Pressemitteilung des GEW Bezirksverbands Frankfurt vom 9.1.23

Schule und Bildung müssen im Wahlkampf um das Oberbürgermeisteramt eine wichtige Rolle spielen. Und viele Schulgebäude sind in einem schlechten Zustand und sanierungsbedürftig. Insofern ist die Idee des Kandidaten Uwe Becker, dies anzusprechen, durchaus richtig. Allerdings gibt es aus unserer Sicht kein Erkenntnisproblem, denn die Mängel sind seit Jahrzehnten bekannt.
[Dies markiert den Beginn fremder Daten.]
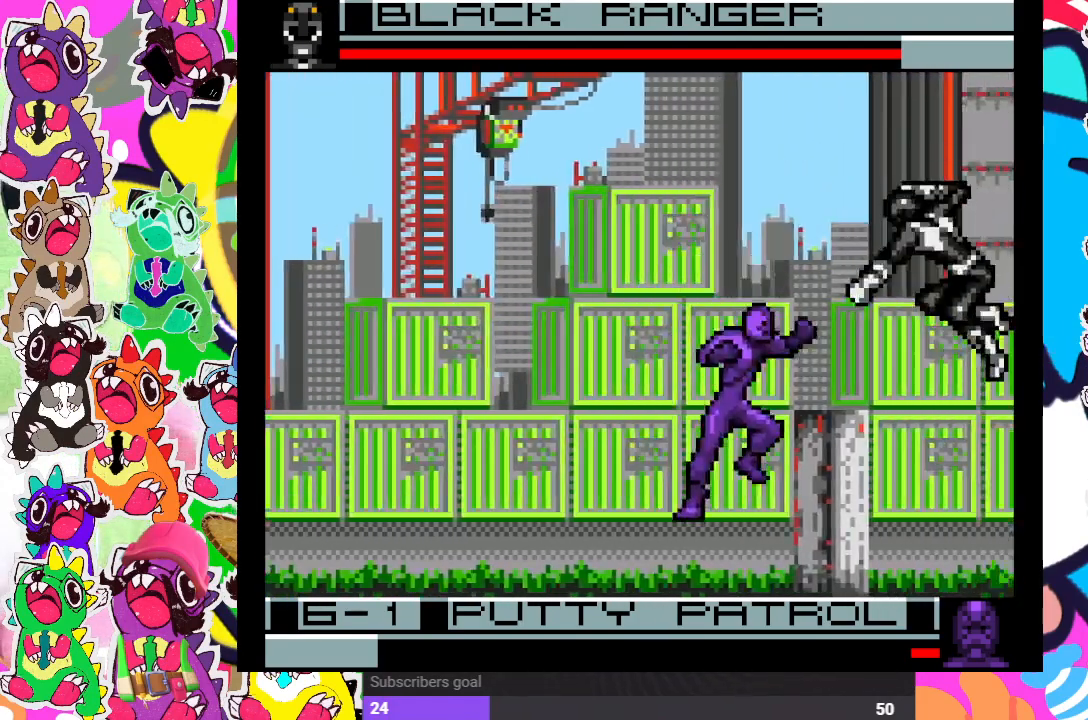
{"buttons": ["SQUARE", "DPAD_LEFT"], "left_stick": "center", "right_stick": "center", "events": [[17, "SQUARE", "up"], [83, "SQUARE", "down"], [100, "DPAD_DOWN", "down"], [117, "DPAD_LEFT", "up"], [167, "SQUARE", "up"], [217, "SQUARE", "down"], [233, "DPAD_DOWN", "up"], [233, "DPAD_LEFT", "down"], [267, "SQUARE", "up"], [350, "DPAD_DOWN", "down"], [350, "DPAD_LEFT", "up"], [350, "SQUARE", "down"], [417, "SQUARE", "up"], [467, "DPAD_DOWN", "up"], [467, "DPAD_LEFT", "down"], [483, "SQUARE", "down"]]}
Was beschleunigt werden muss, ist ihre Behebung. Und hier ist ein – auch von Becker benannter - Fakt, dass die zur Verfügung stehenden Gelder seit vielen Jahren nicht ausgegeben werden (können).

Wer daran etwas ändern möchte, kommt nicht daran vorbei, die Personalausstattung der zuständigen Ämter, insbesondere des Amtes für Bau und Immobilien (ABI) in den Blick zu nehmen. Dass dieses Amt geschaffen wurde, ist richtig. Aber um die notwendigen Sanierungen zeitnah zu planen und umsetzen zu können, muss eine weitere Veränderung stattfinden. Es muss dafür gesorgt werden, dass alle vorhandenen Stellen besetzt werden und gegebenenfalls auch neue geschaffen werden. Denn die Sanierung von Bildungseinrichtungen wird eine Daueraufgabe bleiben. Dann erst sollte man schauen, ob noch zusätzliches Geld benötigt wird, um alle Sanierungen durchzuführen und dieses auch bereit stellen.